Like any good Tuscan, my husband Giulio waxes lyrical about his bread. “Tuscan food is so flavourful, we don’t need the extra salt,” he says. “We want to be able to taste the cheese and meats we eat. Salting your bread would be an insult to the chef who prepared the dish with which it’s served.”

I’m rolling my eyes, but also remembering all the times he’s guessed a bread contained salt just by glancing at it and then complaining to no end. He’s the baking equivalent of a greyhound. And while he grew up above a bakery, his entire experience in one amounts to a summer working the tills until he had enough money to Eurostar it all the way to visit his German girlfriend, Agnese. When the love affair died, so did his interest in baking.

But his father, my father-in-law, Fiorenzo, knows his way around a loaf or two. Until recently, he ran the bakery that had been in his wife’s family for three generations. He travelled the country teaching non-Tuscans how to make the region’s famous bread, continuing to bake even after he developed an allergic reaction to flour.

And he lets me in on a little secret. He puts a pinch of salt in his pane toscano.

“Just the smallest amount,” he whispers conspiratorially as he throws together a loaf for me in under 15 minutes. “Not enough to be able to taste it, but just enough to add a little crunch to the crust and a softness to the mollica (crumb).”
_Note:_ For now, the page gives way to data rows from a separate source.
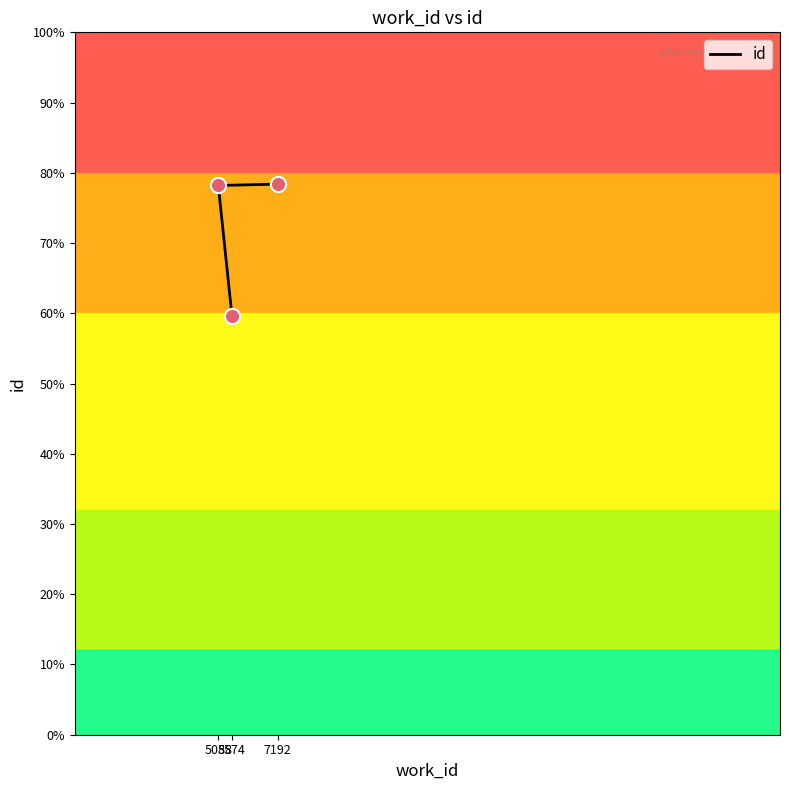

Between 7192 and 5574, which is larger?

7192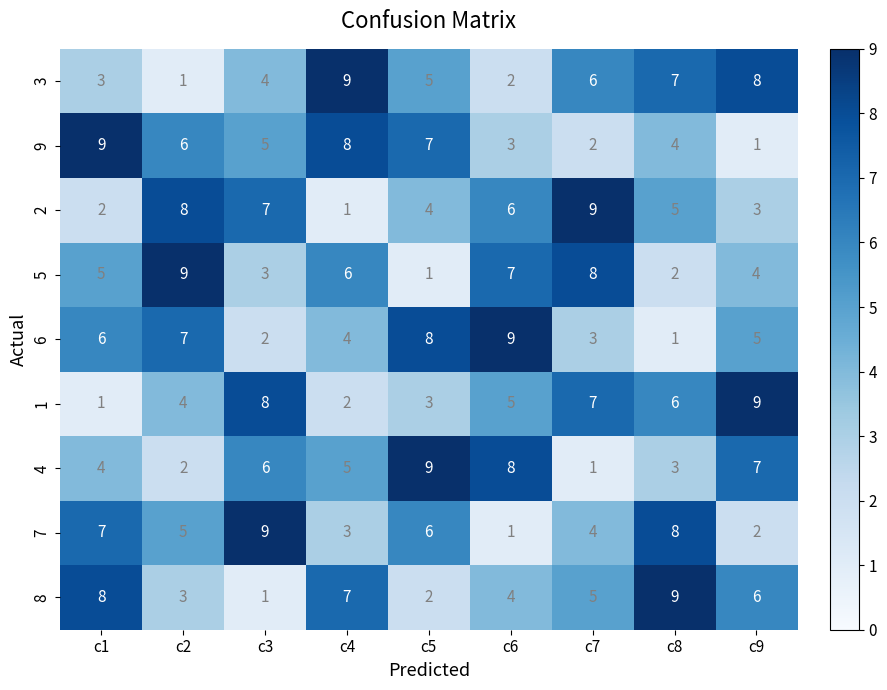

At which label does 9 first exceed 5?

c1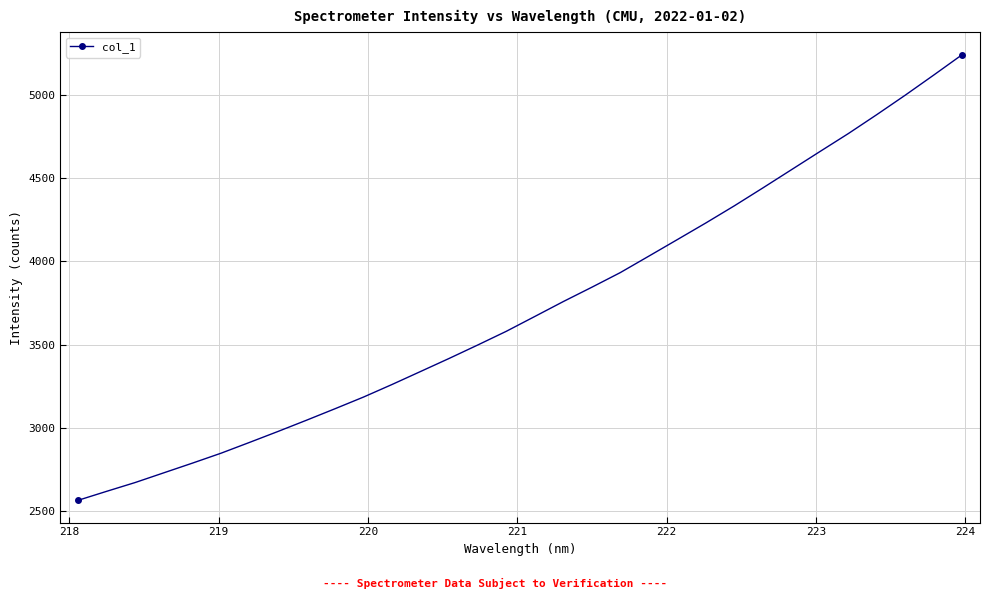

True or false: there are more than 2 points higher than both neighbors.

False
Pane toscano is not meant to be eaten on its own,” he adds. “It’s served with pappa al pomodoro (tomato and bread soup), panzanella (bread salad) and acquacotta (southern Tuscany’s own vegetable stew). It’s an ingredient in a dish.”

That said, I’ve been to enough family lunches to see my parents-in-law munch on pane toscano au naturale, or, to be more accurate, just the crust, while they transform the mollica back into a doughy ball in their fists like putty… Giulio does it too… it’s a baker thing (?).
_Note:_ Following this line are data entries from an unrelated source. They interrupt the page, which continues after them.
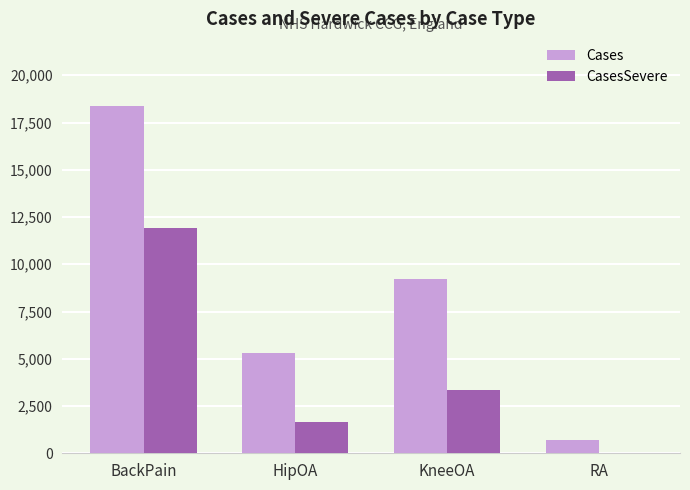

What are all the series names shown in the legend?

Cases, CasesSevere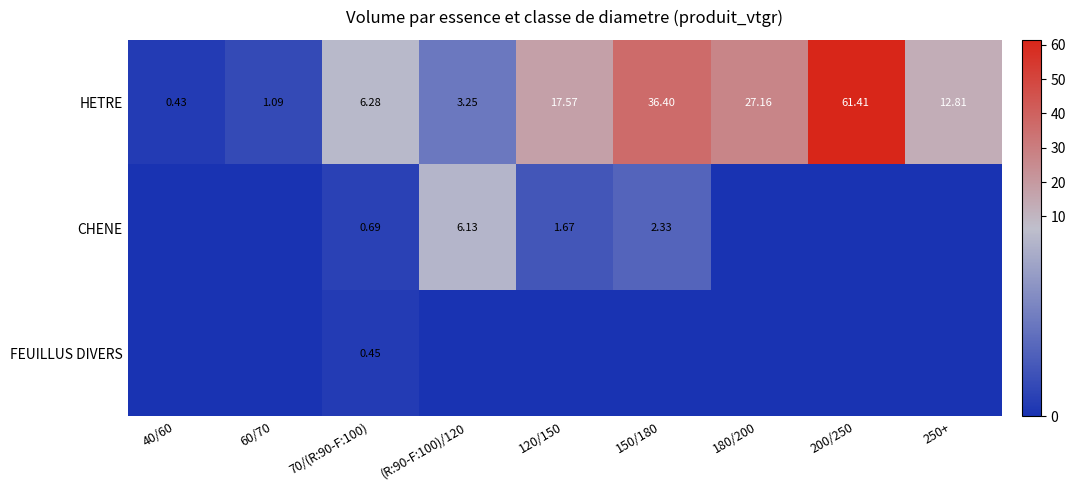

What is the average value of the HETRE series?

18.5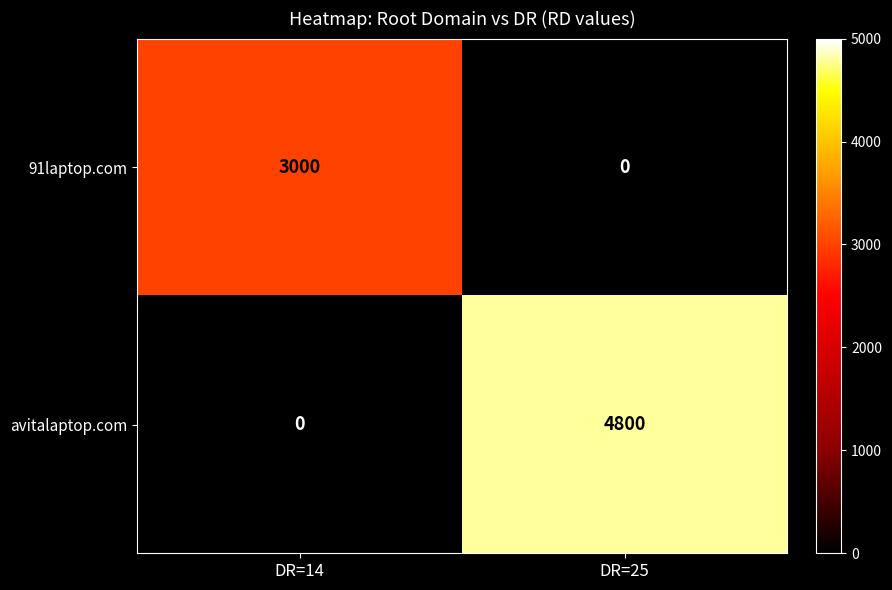

Which series has the largest total across all categories?

avitalaptop.com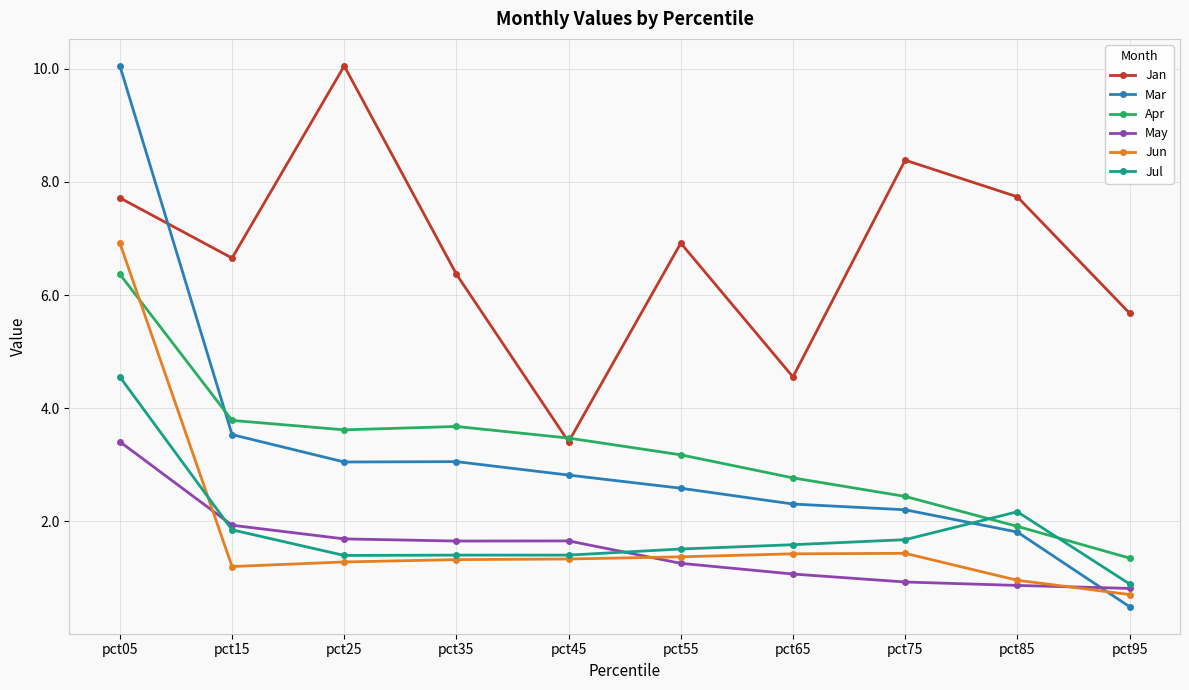

What is the total value across all series at pct05?

39.0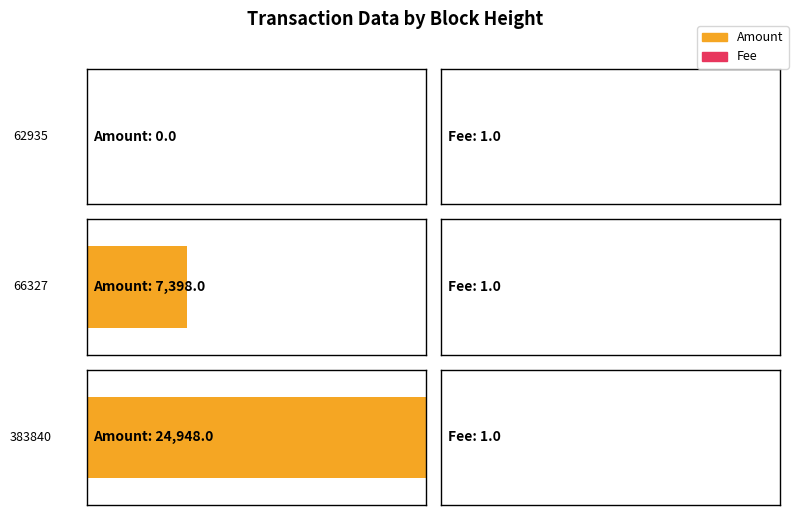

Count the number of data series in this chart.

2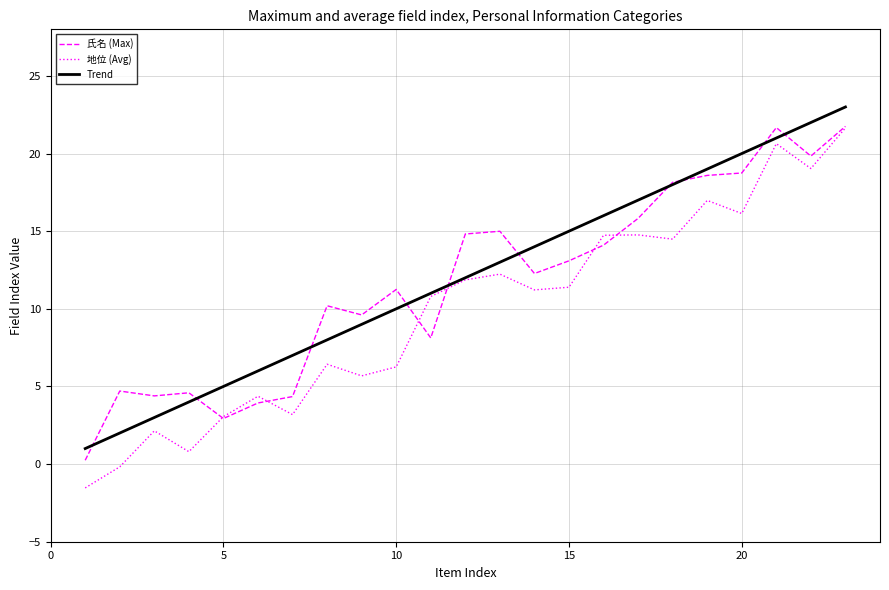

Which series has the largest range (max minus min)?

地位 (Avg)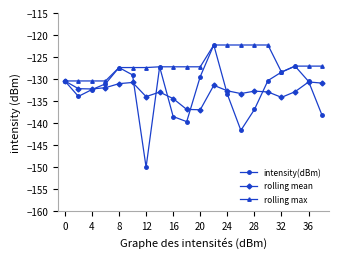

What is the smallest value displayed?

-150.0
These days, real artisanal Tuscan bread is a rare treat. It turns rock hard the day after baking, a fact most good Tuscans never discover, since they buy it fresh every morning and finish the loaf before the sun sets.

The best is said to be made in Altopascio in the province of Lucca, but if you’re anywhere in the region and want a slice, my father-in-law has a few tips for sniffing out a true artisan bakery.

“Look for the laboratory as soon as you walk in. Can you see the ovens and flour-covered benchtops? Is someone making another batch of bread? Artisan bakeries make everything on site and you should be able to see signs of that.”

He goes on to explain that it’s increasingly common for modern bakeries to use packet mixes for their breads and pastries. Most traditional bakeries will only have four to five different types of bread on offer. Anything more and it’s likely they’re not all made from scratch.

Get in before 9am to see if you can smell baking bread (and beat the locals to the good stuff). Order your pane toscano. If the crust is crispy and the crumb feels soft and bounces back when you press it, the bread was made fresh that day.

And as for your bakery bucket list? Ciabatta toscana and olive oil rolls (panino all’olio) are standard fare. For something sweet, try the ricotta tart or hazelnut cantucci. Or sample my husband’s favourite, a slice of pizza rossa (with olive oil and tomato sauce). For 18 years, his mother would bring him a slice fresh from the oven as the ultimate breakfast in bed.

Suffice it to say, the soggy bowl of cold cereal I now prepare for him most mornings simply fails to compare.